■ Conjunto de tarefas:
#1 Reproduza o texto sobre música eletrónica, tudo desde "Obrigado pela consideração." até "voltarão. Obrigado Inês.", inclusive.
#2 Por favor, prossiga com o texto sobre música eletrónica a partir do ponto em que termina.

■ Texto fornecido:
━━━━
Obrigado pela consideração.
Pedro Ivo Gama
Inês Parabens por esta excelente crónica.
Por comentários destes é que a eletrónica em Portugal nunca vai deixar de ser o parente pobre da música, estiloque pouco se fala nos OCS. Porque os supostos opinion makers da eletrónica vão em contra-mãos às massas…. e aproveitam qualquer oportunidade pra criticar o top da dj mag, entre outro preconceitos tão feitos…. “Porque a eletrónica pra ser fixe tem de ser o mais underground possível e cruzes credo alguém assumir em voz alta que até gosta do Guetta,..”
Deviam mudar o nome para a revista de música eletrönica desconhecida para hipsters que só dizem que ouvem coisas esquisistas pra parecer bem….
Oscar Baua
Como residente de casas como o Benzina, Trumps, Indústria, Garage, O2Lx e Kremlin, agradeço esta tua primeira rubrica. São tempos que dificilmente voltarão. Obrigado Inês.
━━━━
■ Dados apresentados:
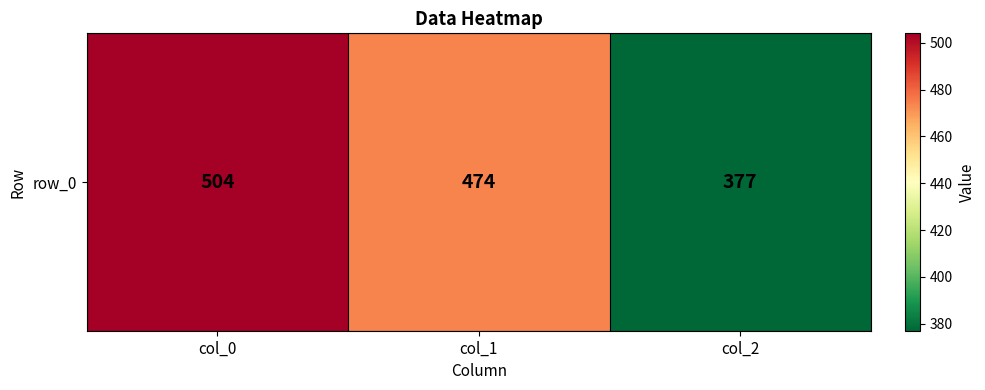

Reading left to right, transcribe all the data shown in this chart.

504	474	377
━━━━
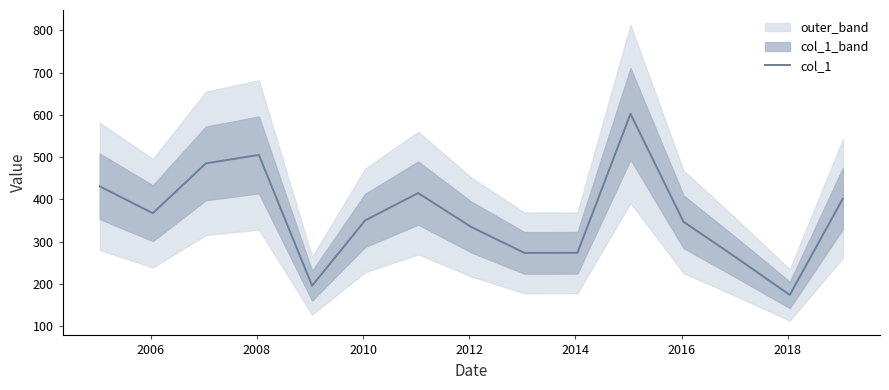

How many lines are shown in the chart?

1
━━━━
■ Conjunto de respostas:
#1
Obrigado pela consideração.
Pedro Ivo Gama
Inês Parabens por esta excelente crónica.
Por comentários destes é que a eletrónica em Portugal nunca vai deixar de ser o parente pobre da música, estiloque pouco se fala nos OCS. Porque os supostos opinion makers da eletrónica vão em contra-mãos às massas…. e aproveitam qualquer oportunidade pra criticar o top da dj mag, entre outro preconceitos tão feitos…. “Porque a eletrónica pra ser fixe tem de ser o mais underground possível e cruzes credo alguém assumir em voz alta que até gosta do Guetta,..”
Deviam mudar o nome para a revista de música eletrönica desconhecida para hipsters que só dizem que ouvem coisas esquisistas pra parecer bem….
Oscar Baua
Como residente de casas como o Benzina, Trumps, Indústria, Garage, O2Lx e Kremlin, agradeço esta tua primeira rubrica. São tempos que dificilmente voltarão. Obrigado Inês.

#2
Oscar Baía
Meu nome, Oscar Baía
Oscar Baía
Como ex-residente de casas tão carismáticas do nosso país, o Benzina, Garage, Trumps, Indústria, O2Lx e Kremlin, aqui vão os meus parabéns pelo excelente artigo.
DJ Oscar Baia
Miguel Mateus
Gostei muito da crónica, parabéns. Gostava de fazer um pequeno reparo, os discos muitas das vezes eram mesmo das casas e não do Dj (que poderia levar ou não os seus discos).
Neste momento é preciso ter Alma para ser um Dj residente, tal como num passado recente estão a dar cartas Dj’s que formei e que dei o mesmo tipo de trabalhos no inicio (as mesmas casas) e vi logo quem queria voar e quem gostava de ser residente e desenvolver esse tipo de trabalho.